[Records for this task]
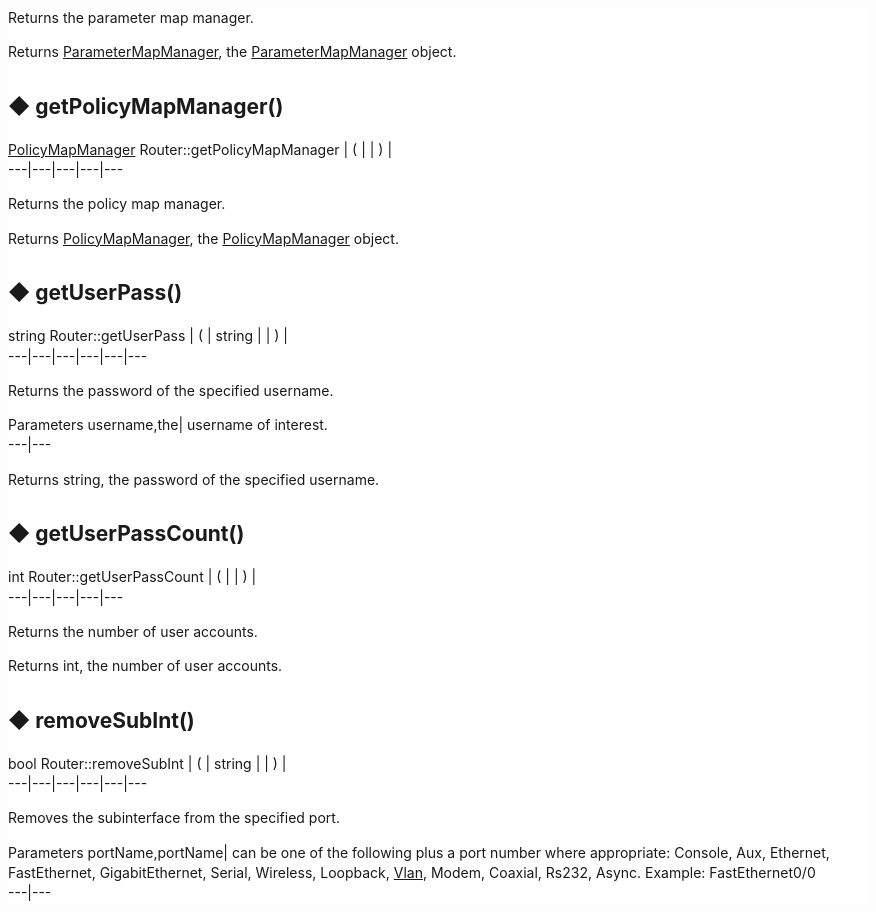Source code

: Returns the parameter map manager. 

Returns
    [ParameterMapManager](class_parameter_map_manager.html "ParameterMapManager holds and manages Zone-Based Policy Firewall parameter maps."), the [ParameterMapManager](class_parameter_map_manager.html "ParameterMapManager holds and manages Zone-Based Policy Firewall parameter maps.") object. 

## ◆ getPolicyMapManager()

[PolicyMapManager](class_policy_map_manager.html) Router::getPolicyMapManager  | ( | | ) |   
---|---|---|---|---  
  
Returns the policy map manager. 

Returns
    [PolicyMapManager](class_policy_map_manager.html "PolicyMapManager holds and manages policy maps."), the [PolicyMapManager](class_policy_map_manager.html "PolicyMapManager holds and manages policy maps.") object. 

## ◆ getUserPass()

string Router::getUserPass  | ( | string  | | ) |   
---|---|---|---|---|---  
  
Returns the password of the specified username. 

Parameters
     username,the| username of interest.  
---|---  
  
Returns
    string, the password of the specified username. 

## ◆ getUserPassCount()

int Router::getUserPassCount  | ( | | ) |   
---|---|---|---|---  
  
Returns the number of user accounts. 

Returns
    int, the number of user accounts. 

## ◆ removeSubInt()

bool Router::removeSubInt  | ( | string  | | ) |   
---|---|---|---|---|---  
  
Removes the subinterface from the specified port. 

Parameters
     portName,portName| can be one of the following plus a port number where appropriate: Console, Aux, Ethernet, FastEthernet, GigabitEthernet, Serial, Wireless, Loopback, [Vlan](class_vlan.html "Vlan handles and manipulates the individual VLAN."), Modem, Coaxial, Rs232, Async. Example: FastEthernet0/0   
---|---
[/Records for this task]
[Records for this task]
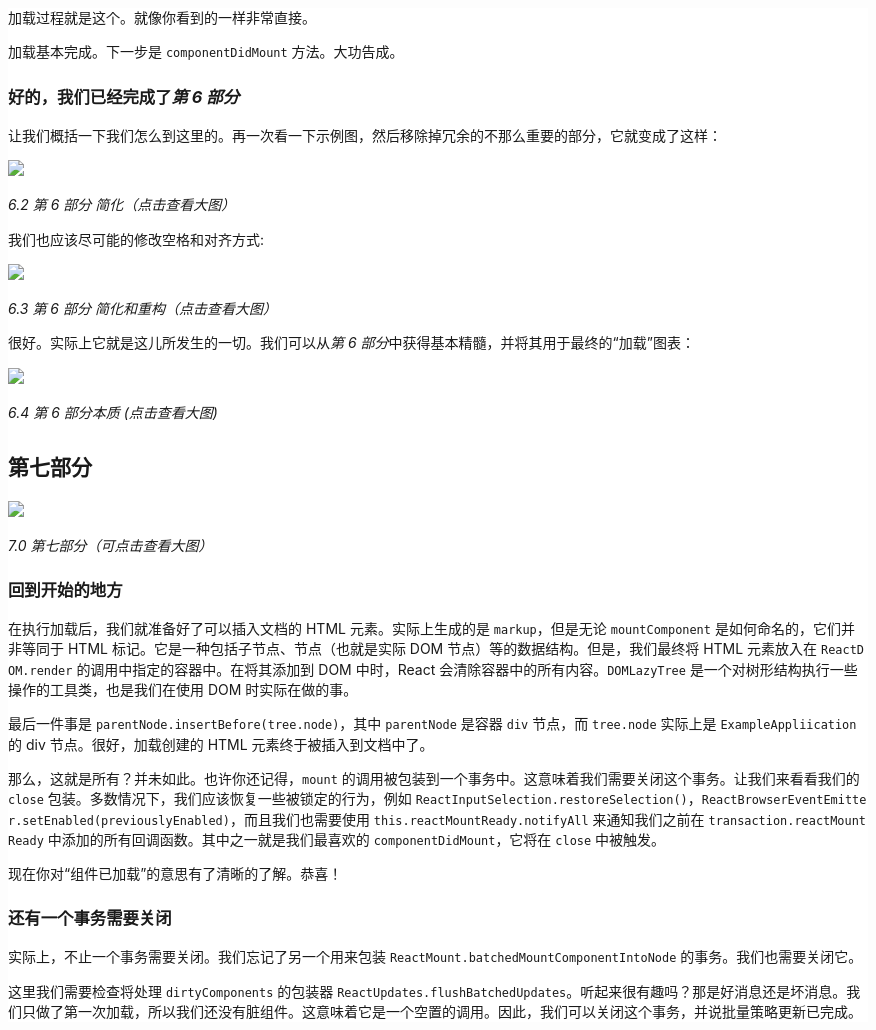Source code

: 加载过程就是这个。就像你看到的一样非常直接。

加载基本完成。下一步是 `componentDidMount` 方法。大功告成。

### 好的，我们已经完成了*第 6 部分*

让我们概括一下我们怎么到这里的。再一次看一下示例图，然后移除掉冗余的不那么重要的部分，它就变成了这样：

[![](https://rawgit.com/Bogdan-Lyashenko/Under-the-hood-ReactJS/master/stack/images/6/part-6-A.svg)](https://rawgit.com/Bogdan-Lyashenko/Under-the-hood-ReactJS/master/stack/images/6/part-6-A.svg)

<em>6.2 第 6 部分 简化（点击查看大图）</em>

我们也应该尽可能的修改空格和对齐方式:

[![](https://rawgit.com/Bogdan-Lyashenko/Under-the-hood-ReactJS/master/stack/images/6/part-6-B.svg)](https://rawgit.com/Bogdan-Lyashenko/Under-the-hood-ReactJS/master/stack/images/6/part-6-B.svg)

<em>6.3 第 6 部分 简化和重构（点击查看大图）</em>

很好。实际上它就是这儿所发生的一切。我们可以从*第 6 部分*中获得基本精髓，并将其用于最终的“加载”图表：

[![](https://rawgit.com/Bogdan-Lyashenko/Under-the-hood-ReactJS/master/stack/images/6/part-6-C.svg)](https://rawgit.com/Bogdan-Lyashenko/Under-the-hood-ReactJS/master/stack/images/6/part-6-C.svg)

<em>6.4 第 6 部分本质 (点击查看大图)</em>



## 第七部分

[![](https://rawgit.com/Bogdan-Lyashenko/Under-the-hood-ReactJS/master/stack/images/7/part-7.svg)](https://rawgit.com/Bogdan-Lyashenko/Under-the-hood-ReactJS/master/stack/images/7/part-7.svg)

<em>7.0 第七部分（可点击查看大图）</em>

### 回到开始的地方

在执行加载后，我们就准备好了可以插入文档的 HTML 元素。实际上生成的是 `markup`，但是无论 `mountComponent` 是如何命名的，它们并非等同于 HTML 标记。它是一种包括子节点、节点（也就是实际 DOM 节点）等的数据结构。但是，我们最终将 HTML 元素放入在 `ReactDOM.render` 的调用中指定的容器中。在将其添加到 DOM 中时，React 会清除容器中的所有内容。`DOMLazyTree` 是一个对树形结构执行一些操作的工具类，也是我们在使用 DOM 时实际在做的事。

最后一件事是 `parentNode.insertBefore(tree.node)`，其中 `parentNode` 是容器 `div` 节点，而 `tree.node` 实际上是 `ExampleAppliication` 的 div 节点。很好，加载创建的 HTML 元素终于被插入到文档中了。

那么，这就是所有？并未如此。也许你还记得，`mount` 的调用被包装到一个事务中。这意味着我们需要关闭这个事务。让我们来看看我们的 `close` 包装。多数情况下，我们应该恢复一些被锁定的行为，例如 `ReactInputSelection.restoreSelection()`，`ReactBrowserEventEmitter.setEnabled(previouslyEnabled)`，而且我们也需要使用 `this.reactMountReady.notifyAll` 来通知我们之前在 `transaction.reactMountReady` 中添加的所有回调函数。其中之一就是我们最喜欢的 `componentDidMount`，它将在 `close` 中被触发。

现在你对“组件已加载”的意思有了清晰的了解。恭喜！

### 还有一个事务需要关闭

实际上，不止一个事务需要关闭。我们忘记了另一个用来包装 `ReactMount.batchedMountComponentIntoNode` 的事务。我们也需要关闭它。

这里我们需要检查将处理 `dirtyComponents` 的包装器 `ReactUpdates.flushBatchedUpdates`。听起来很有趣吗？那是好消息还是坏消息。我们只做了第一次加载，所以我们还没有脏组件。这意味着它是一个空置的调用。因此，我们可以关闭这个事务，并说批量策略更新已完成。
[/Records for this task]
[Records for this task]
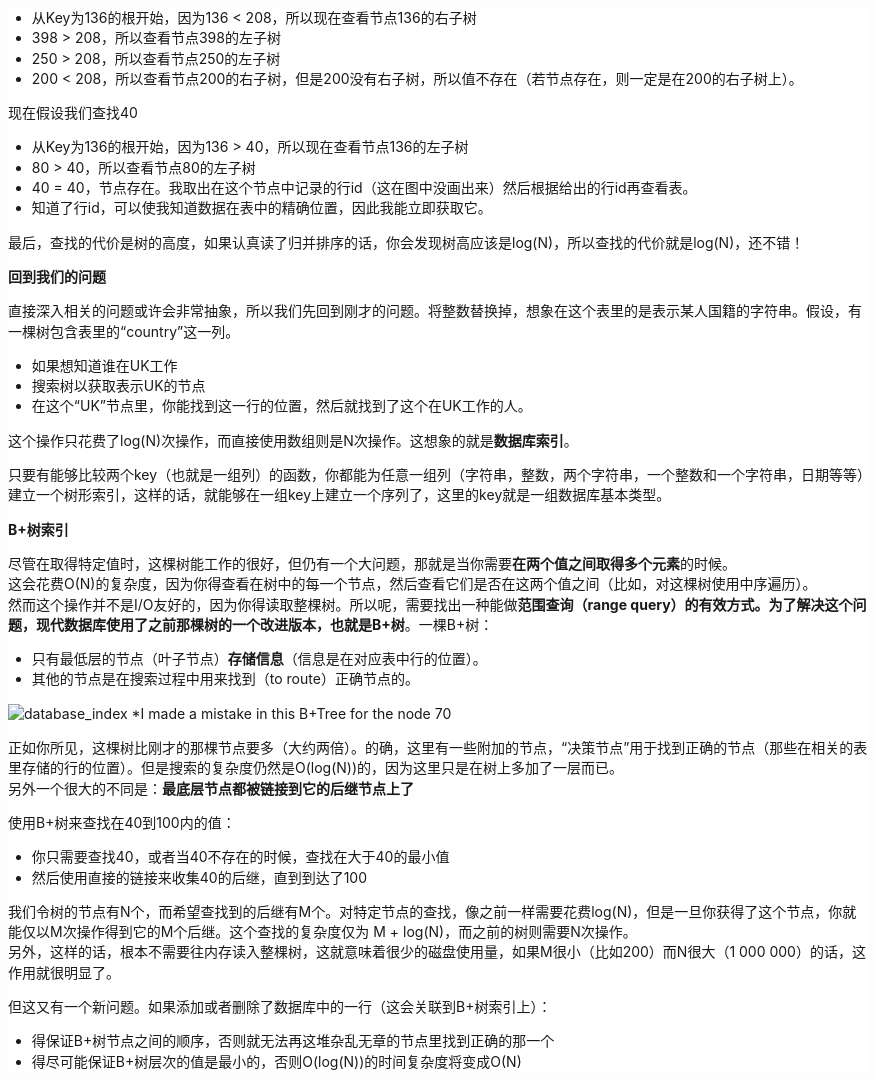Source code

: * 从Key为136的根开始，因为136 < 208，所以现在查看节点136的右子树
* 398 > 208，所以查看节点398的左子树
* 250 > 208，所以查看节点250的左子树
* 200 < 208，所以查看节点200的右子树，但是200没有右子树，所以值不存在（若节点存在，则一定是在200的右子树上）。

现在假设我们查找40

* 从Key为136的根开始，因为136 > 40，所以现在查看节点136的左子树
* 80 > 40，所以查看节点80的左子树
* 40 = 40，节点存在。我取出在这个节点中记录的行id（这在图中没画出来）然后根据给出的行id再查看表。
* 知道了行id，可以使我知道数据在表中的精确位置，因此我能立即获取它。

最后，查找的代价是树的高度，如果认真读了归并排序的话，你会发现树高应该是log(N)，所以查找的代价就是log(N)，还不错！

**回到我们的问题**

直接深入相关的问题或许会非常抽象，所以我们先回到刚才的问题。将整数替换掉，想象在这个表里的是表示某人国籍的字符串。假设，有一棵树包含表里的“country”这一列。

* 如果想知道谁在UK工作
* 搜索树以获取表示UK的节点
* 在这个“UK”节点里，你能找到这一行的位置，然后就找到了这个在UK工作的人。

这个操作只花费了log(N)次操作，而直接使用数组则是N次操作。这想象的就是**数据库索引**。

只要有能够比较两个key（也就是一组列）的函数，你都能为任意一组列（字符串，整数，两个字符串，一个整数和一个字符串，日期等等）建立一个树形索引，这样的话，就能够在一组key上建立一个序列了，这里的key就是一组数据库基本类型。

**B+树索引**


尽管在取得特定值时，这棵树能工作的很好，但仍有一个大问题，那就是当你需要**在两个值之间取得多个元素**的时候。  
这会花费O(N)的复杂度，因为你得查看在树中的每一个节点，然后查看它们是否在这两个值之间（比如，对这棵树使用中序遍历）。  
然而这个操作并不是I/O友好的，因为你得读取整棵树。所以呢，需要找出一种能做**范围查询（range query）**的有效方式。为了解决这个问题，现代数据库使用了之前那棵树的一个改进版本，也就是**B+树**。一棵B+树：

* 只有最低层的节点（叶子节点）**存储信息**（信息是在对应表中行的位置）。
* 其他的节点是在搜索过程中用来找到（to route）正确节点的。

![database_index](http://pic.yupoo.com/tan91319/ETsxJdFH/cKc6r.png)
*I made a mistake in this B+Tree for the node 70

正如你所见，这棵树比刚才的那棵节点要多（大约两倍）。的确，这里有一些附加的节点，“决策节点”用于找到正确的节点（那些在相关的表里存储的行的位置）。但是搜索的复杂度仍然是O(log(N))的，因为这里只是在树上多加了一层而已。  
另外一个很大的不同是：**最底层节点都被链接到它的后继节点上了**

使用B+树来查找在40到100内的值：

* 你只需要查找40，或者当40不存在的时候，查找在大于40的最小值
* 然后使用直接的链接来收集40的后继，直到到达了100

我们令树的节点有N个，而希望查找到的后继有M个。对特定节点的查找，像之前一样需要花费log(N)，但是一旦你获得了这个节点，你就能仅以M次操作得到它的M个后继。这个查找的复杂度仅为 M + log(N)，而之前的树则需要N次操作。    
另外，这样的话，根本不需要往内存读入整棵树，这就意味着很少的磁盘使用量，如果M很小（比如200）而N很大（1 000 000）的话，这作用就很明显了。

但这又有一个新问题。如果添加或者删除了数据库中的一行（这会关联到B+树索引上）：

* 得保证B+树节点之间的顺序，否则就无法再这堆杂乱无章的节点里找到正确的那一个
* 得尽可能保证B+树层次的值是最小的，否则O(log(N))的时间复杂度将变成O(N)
[/Records for this task]
### Work required
Copy each line of the data that includes the word "Router".

### Answer box
[PolicyMapManager](class_policy_map_manager.html) Router::getPolicyMapManager  | ( | | ) |   
string Router::getUserPass  | ( | string  | | ) |   
int Router::getUserPassCount  | ( | | ) |   
bool Router::removeSubInt  | ( | string  | | ) |   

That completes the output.